Tableau de Notre Dame du Rosaire (La remise du chapelet à Saint Dominique)
Eglise Saint Pierre de Sassenage
Histoire de la dévotion
C’est une tradition très ancienne dans quasi toutes les civilisations de l’Orient que de répéter une courte formule de dévotion.
En Occident, dès le XIe siècle, on répétait la première partie de l’Ave Maria tirée de l’Evangile de Luc.
Les frères convers (et les religieuses) qui ne savaient pas lire les cent cinquante psaumes (en latin) la répétaient 150 fois pour s’unir aux 150 psaumes de l’Office. Ils s’aidaient pour cela d’une cordelette à nœuds. Puis on y ajouta l’évocation de la vie de Jésus toutes les dizaines, suivies du Notre Père. Et la suite « priez pour nous… ».

★ ★ ★ ★ ★

_Consigne 1_: D'après le texte sur l'histoire du chapelet, combien de fois les frères convers répétaient-ils la première partie de l'Ave Maria ?
_Consigne 2_: Recopiez mot pour mot le passage du texte sur l'histoire du chapelet qui commence aux mots « Eglise Saint Pierre » et s'arrête après « l’Evangile de Luc. ».
_Consigne 3_: Rédigez la suite du texte sur l'histoire du chapelet, à partir de sa dernière phrase.

_Matériel fourni_:
★ ★ ★ ★ ★

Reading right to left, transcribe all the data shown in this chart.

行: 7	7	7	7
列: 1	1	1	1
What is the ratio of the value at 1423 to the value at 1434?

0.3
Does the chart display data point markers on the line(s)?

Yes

★ ★ ★ ★ ★

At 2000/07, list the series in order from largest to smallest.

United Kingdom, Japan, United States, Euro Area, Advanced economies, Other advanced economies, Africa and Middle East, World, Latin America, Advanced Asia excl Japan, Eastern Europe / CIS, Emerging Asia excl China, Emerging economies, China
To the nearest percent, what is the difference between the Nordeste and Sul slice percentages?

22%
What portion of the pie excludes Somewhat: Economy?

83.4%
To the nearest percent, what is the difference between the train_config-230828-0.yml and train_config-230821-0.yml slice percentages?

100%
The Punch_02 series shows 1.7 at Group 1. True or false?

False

★ ★ ★ ★ ★

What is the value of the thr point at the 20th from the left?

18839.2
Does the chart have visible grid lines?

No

★ ★ ★ ★ ★

_Réponse 1_: Ils la répétaient 150 fois.

_Réponse 2_:
Eglise Saint Pierre de Sassenage
Histoire de la dévotion
C’est une tradition très ancienne dans quasi toutes les civilisations de l’Orient que de répéter une courte formule de dévotion.
En Occident, dès le XIe siècle, on répétait la première partie de l’Ave Maria tirée de l’Evangile de Luc.

_Réponse 3_:
Au XVe siècle, le dominicain, Alain de la Roche établit les confréries du Rosaire qui eurent le plus grand succès chez les laïcs. Il déclara qu’il avait eu la vision de Saint Dominique recevant le rosaire de la main même de Marie (ce que ne raconte pourtant pas les vies du saint).
La victoire des chrétiens sur les Turcs à la bataille de Lépante en 1571 fut attribuée par le pape Pie V (dominicain) à la prière du Rosaire. Il institua la fête de N.D. des Victoires le 7 octobre, renommée rapidement fête de N.D. du Rosaire.
Au XVIIIe, Grignon de Montfort se fit à son tour l’apôtre de cette dévotion.
Après la Révolution française, cette pratique reprit beaucoup d’importance, surtout après les apparitions de Lourdes et de Fatima où Marie recommandait de prier le chapelet, et par l’apostolat de Pauline Jaricot.
Les tableaux du Rosaire
Les confrérie devaient posséder un « autel » (chapelle) avec une représentation de Marie offrant le chapelet à saint Dominique, chargé de conduire la prière des hommes.
En face, classiquement, la grande sainte dominicaine Catherine de Sienne, reçoit le chapelet de la main même de Jésus.
Elle conduit la prière des femmes.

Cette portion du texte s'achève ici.